◆ Exercise directions ◆
Reproduce every record exactly as written.

-------- Available records --------

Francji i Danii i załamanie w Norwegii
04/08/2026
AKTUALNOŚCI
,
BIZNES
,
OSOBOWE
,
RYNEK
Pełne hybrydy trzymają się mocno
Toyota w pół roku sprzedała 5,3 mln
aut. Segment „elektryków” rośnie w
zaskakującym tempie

--------

◆ Solution to this exercise ◆
Francji i Danii i załamanie w Norwegii
04/08/2026
AKTUALNOŚCI
,
BIZNES
,
OSOBOWE
,
RYNEK
Pełne hybrydy trzymają się mocno
Toyota w pół roku sprzedała 5,3 mln
aut. Segment „elektryków” rośnie w
zaskakującym tempie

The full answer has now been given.